España alcanzó ya lo que en química llaman “el punto de saturación” en degradación institucional que culmina, por ahora, con la imputación del fiscal general del Estado por el Tribunal Supremo (TS) que ha encontrado indicios de ilegalidad en su actuación.
Es este un hecho insólito en la democracia española que en los casi cincuenta años transcurridos desde la aprobación de la Constitución nunca tuvo tan alta magistratura investigada por la justicia, en este caso por la filtración de datos de un ciudadano particular que, ¡oh casualidad!, es la pareja de la presidenta de Madrid a la que el presidente del Gobierno tiene una aversión especial.
Tan grave como la imputación del fiscal es su negativa a dimitir alegando que “protege mejor la Fiscalía” permaneciendo en el cargo, lo que indigna a la mayoría de fiscales -le apoyan sus afines y los que le deben su nombramiento-, que piden su dimisión para preservar la dignidad de la Institución.
Pero más grave aún que la imputación y la negativa a dimitir es la defensa grosera del fiscal que hacen el presidente y los ministros, también el de Justicia, que sostienen que “cumplió con su obligación y es víctima de una cacería”. Que el Gobierno de España cuestione y desacredite el auto tomado por unanimidad por seis magistrados del TS, de distintas sensibilidades, es un escándalo que supera todos los límites imaginables en un Estado de derecho y ofende la inteligencia de los demócratas.
Lo dicho por el señor Bolaños es una acusación de prevaricación a esos magistrados, tercer poder del Estado, y eso es propio del modelo de democracias iliberales o autocracias, como Venezuela, pero no puede tener cabida en la democracia española. Estamos ante un deterioro institucional sin precedentes.

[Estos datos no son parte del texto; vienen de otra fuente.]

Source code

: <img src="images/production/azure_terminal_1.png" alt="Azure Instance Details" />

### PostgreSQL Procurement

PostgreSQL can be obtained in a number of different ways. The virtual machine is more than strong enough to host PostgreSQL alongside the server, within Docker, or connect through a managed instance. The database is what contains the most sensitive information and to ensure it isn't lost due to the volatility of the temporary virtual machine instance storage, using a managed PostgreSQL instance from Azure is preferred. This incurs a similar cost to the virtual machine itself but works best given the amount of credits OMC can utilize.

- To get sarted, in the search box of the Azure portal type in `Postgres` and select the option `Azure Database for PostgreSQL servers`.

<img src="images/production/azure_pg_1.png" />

Otra deriva de los presuntos casos de corrupción y de este episodio del fiscal es el daño reputacional para España y la democracia. Hace dos semana The Economist acusaba al presidente del Gobierno de permanecer en el cargo a costa de la democracia española y la semana pasada Bloomberg, un referente en información económica y política, publicaba que “el presidente español se enfrenta al mayor escándalo de corrupción de sus seis años en Moncloa…, las acusaciones de corrupción en su círculo íntimo le ponen contra las cuerdas”.
Presiento que dirigentes demócratas como el presidente Macron, el canciller Scholz, la primera ministra Meloni, el polaco Donald Tusk demás políticos europeos también alucinan con tantos episodios corruptos en los aledaños del poder en España.
El proceso de degradación democrática e institucional que alcanza su apogeo ahora con este episodio del fiscal general es una nueva señal que indica el corrimiento de la democracia española hacia el modelo de autocracias como la venezolana que tanto admira la izquierda y ve con complacencia el Gobierno. Es para echarse a temblar.